# [Description of the task]
Take the lines from the beginning of the material through the line containing "-m option mistyped" and retype them exactly, leaving the pictures out.

# [Extracted information]
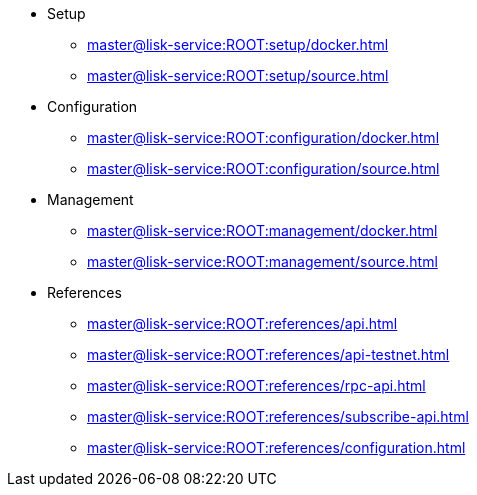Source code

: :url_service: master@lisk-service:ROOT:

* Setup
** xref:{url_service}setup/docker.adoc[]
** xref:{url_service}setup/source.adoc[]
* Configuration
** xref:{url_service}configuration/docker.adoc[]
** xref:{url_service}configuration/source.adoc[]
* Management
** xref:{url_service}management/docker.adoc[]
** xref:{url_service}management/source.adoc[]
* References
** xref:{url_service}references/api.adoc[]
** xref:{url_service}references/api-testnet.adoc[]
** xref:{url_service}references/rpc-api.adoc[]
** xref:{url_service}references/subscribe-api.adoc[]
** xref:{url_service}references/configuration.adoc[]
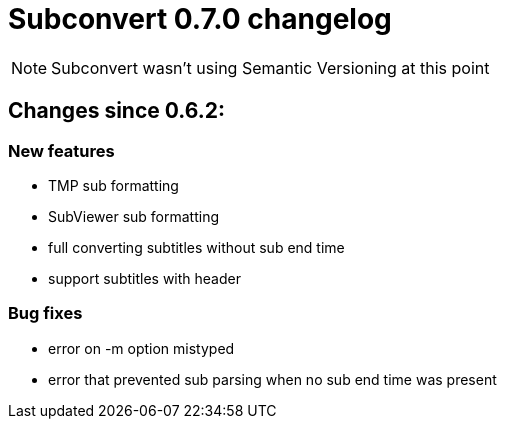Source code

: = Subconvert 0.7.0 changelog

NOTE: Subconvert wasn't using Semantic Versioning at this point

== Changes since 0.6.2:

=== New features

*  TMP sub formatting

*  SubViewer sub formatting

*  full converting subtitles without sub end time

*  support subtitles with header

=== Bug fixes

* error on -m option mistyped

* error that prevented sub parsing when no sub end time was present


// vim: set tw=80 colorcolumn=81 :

# [Output for this task]
Source code

: :url_service: master@lisk-service:ROOT:

* Setup
** xref:{url_service}setup/docker.adoc[]
** xref:{url_service}setup/source.adoc[]
* Configuration
** xref:{url_service}configuration/docker.adoc[]
** xref:{url_service}configuration/source.adoc[]
* Management
** xref:{url_service}management/docker.adoc[]
** xref:{url_service}management/source.adoc[]
* References
** xref:{url_service}references/api.adoc[]
** xref:{url_service}references/api-testnet.adoc[]
** xref:{url_service}references/rpc-api.adoc[]
** xref:{url_service}references/subscribe-api.adoc[]
** xref:{url_service}references/configuration.adoc[]
Source code

: = Subconvert 0.7.0 changelog

NOTE: Subconvert wasn't using Semantic Versioning at this point

== Changes since 0.6.2:

=== New features

*  TMP sub formatting

*  SubViewer sub formatting

*  full converting subtitles without sub end time

*  support subtitles with header

=== Bug fixes

* error on -m option mistyped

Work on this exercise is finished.